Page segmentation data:

####################

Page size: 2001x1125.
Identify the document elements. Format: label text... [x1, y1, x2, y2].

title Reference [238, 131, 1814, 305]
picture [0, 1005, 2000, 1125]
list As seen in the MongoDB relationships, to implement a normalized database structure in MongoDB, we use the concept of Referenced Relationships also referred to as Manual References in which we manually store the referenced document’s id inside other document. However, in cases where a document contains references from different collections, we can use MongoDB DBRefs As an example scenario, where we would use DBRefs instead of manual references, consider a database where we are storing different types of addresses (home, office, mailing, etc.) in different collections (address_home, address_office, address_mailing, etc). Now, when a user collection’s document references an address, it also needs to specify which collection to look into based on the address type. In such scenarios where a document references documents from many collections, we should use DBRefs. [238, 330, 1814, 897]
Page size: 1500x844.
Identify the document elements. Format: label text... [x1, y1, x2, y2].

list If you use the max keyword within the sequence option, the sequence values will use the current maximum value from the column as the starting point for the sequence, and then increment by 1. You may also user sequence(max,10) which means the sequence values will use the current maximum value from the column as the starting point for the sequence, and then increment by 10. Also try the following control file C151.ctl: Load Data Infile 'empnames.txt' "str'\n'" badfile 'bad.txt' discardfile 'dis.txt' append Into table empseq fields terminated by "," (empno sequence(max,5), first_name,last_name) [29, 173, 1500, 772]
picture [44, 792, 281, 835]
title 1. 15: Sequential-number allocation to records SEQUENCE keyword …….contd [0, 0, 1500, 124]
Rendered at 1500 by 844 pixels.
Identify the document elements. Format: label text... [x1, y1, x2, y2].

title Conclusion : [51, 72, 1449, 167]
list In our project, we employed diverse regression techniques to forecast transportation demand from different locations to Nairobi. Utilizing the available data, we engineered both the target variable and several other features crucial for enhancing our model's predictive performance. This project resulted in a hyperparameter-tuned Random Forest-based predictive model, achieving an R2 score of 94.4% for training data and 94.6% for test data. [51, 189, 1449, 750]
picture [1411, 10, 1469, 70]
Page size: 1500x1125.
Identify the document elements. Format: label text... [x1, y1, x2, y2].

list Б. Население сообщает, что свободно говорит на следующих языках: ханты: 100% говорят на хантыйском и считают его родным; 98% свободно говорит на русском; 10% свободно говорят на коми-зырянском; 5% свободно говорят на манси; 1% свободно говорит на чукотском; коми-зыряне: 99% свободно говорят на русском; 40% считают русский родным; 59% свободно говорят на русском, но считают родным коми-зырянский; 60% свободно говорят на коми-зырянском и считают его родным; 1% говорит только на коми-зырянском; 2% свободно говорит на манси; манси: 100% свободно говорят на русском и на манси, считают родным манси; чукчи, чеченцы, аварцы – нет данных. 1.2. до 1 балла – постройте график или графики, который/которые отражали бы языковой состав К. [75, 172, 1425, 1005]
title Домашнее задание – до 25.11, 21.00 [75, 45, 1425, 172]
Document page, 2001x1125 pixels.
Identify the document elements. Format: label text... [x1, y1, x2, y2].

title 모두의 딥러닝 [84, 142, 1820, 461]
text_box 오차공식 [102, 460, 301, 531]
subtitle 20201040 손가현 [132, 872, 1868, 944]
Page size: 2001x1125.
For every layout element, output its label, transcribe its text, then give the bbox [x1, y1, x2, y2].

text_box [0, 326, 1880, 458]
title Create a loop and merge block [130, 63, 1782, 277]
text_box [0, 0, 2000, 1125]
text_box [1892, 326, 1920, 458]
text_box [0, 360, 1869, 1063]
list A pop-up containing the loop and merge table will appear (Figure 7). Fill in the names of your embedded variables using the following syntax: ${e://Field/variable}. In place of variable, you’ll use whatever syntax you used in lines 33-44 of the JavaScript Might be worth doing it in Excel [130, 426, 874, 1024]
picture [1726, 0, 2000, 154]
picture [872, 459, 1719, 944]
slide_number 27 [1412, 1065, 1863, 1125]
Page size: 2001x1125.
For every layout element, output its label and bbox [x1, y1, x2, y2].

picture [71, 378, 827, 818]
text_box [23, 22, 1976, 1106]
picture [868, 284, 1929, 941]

####################

**WORK INSTRUCTIONS**
Reproduce each line above without any alteration.

**REPLY TO THE TASK**
Page size: 2001x1125.
Identify the document elements. Format: label text... [x1, y1, x2, y2].

title Reference [238, 131, 1814, 305]
picture [0, 1005, 2000, 1125]
list As seen in the MongoDB relationships, to implement a normalized database structure in MongoDB, we use the concept of Referenced Relationships also referred to as Manual References in which we manually store the referenced document’s id inside other document. However, in cases where a document contains references from different collections, we can use MongoDB DBRefs As an example scenario, where we would use DBRefs instead of manual references, consider a database where we are storing different types of addresses (home, office, mailing, etc.) in different collections (address_home, address_office, address_mailing, etc). Now, when a user collection’s document references an address, it also needs to specify which collection to look into based on the address type. In such scenarios where a document references documents from many collections, we should use DBRefs. [238, 330, 1814, 897]
Page size: 1500x844.
Identify the document elements. Format: label text... [x1, y1, x2, y2].

list If you use the max keyword within the sequence option, the sequence values will use the current maximum value from the column as the starting point for the sequence, and then increment by 1. You may also user sequence(max,10) which means the sequence values will use the current maximum value from the column as the starting point for the sequence, and then increment by 10. Also try the following control file C151.ctl: Load Data Infile 'empnames.txt' "str'\n'" badfile 'bad.txt' discardfile 'dis.txt' append Into table empseq fields terminated by "," (empno sequence(max,5), first_name,last_name) [29, 173, 1500, 772]
picture [44, 792, 281, 835]
title 1. 15: Sequential-number allocation to records SEQUENCE keyword …….contd [0, 0, 1500, 124]
Rendered at 1500 by 844 pixels.
Identify the document elements. Format: label text... [x1, y1, x2, y2].

title Conclusion : [51, 72, 1449, 167]
list In our project, we employed diverse regression techniques to forecast transportation demand from different locations to Nairobi. Utilizing the available data, we engineered both the target variable and several other features crucial for enhancing our model's predictive performance. This project resulted in a hyperparameter-tuned Random Forest-based predictive model, achieving an R2 score of 94.4% for training data and 94.6% for test data. [51, 189, 1449, 750]
picture [1411, 10, 1469, 70]
Page size: 1500x1125.
Identify the document elements. Format: label text... [x1, y1, x2, y2].

list Б. Население сообщает, что свободно говорит на следующих языках: ханты: 100% говорят на хантыйском и считают его родным; 98% свободно говорит на русском; 10% свободно говорят на коми-зырянском; 5% свободно говорят на манси; 1% свободно говорит на чукотском; коми-зыряне: 99% свободно говорят на русском; 40% считают русский родным; 59% свободно говорят на русском, но считают родным коми-зырянский; 60% свободно говорят на коми-зырянском и считают его родным; 1% говорит только на коми-зырянском; 2% свободно говорит на манси; манси: 100% свободно говорят на русском и на манси, считают родным манси; чукчи, чеченцы, аварцы – нет данных. 1.2. до 1 балла – постройте график или графики, который/которые отражали бы языковой состав К. [75, 172, 1425, 1005]
title Домашнее задание – до 25.11, 21.00 [75, 45, 1425, 172]
Document page, 2001x1125 pixels.
Identify the document elements. Format: label text... [x1, y1, x2, y2].

title 모두의 딥러닝 [84, 142, 1820, 461]
text_box 오차공식 [102, 460, 301, 531]
subtitle 20201040 손가현 [132, 872, 1868, 944]
Page size: 2001x1125.
For every layout element, output its label, transcribe its text, then give the bbox [x1, y1, x2, y2].

text_box [0, 326, 1880, 458]
title Create a loop and merge block [130, 63, 1782, 277]
text_box [0, 0, 2000, 1125]
text_box [1892, 326, 1920, 458]
text_box [0, 360, 1869, 1063]
list A pop-up containing the loop and merge table will appear (Figure 7). Fill in the names of your embedded variables using the following syntax: ${e://Field/variable}. In place of variable, you’ll use whatever syntax you used in lines 33-44 of the JavaScript Might be worth doing it in Excel [130, 426, 874, 1024]
picture [1726, 0, 2000, 154]
picture [872, 459, 1719, 944]
slide_number 27 [1412, 1065, 1863, 1125]
Page size: 2001x1125.
For every layout element, output its label and bbox [x1, y1, x2, y2].

picture [71, 378, 827, 818]
text_box [23, 22, 1976, 1106]
picture [868, 284, 1929, 941]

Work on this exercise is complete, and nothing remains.